Although Keller was a religious Swedenborgian (a small Christian denomination), she visited Israel shortly after its establishment, to raise awareness and promote equal rights for disabled individuals. A photo of her and Golda Meir, Israel’s labor minister at the time, is displayed in the exhibit. The foundation also houses letters that the two exchanged years later.
During her visit, Keller worked with the Jewish Institute for the Blind. The institute presented her with a silver-covered Tanakh, which is also on display in the exhibit.

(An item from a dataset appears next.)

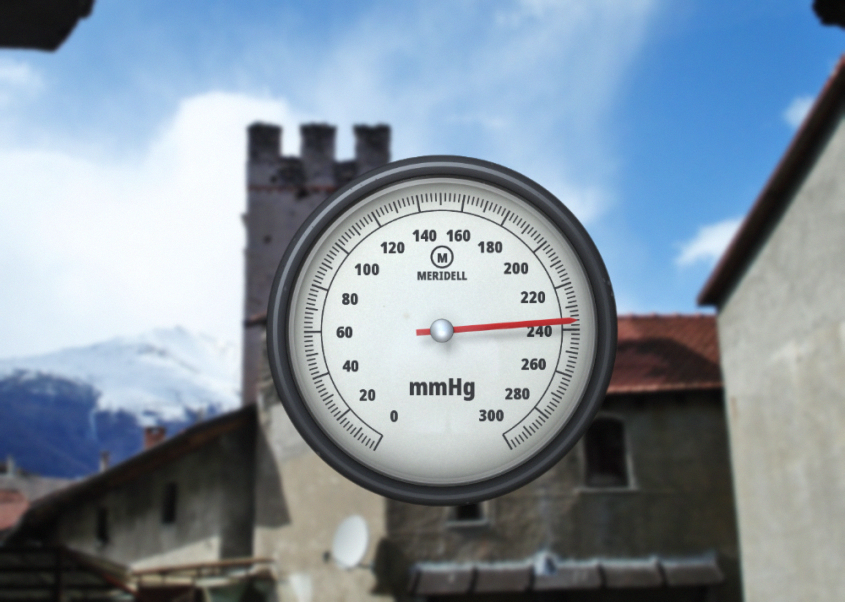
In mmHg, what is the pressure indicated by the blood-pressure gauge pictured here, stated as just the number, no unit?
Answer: 236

Perhaps one of the most powerful pieces on exhibit, according to Helen Selsdon, AFB’s archivist, is Keller’s vehement letter to the Student Body of Germany, which she wrote in 1933, shortly after German universities burned a book she wrote on socialism, along with countless others that challenged Nazi Germany’s ideas. In the letter, which was part of an exhibit in the United States Holocaust Memorial Museum, Keller writes, “History has taught you nothing if you think you can kill ideas…. Do not imagine your barbarities to the Jews are unknown here. God sleepeth not, and He will visit His Judgment upon you.”
The exhibit contains 75 letters, photos and other items, many of which have never been seen by the public, and includes sections on Keller as a traveler, activist, author and celebrity.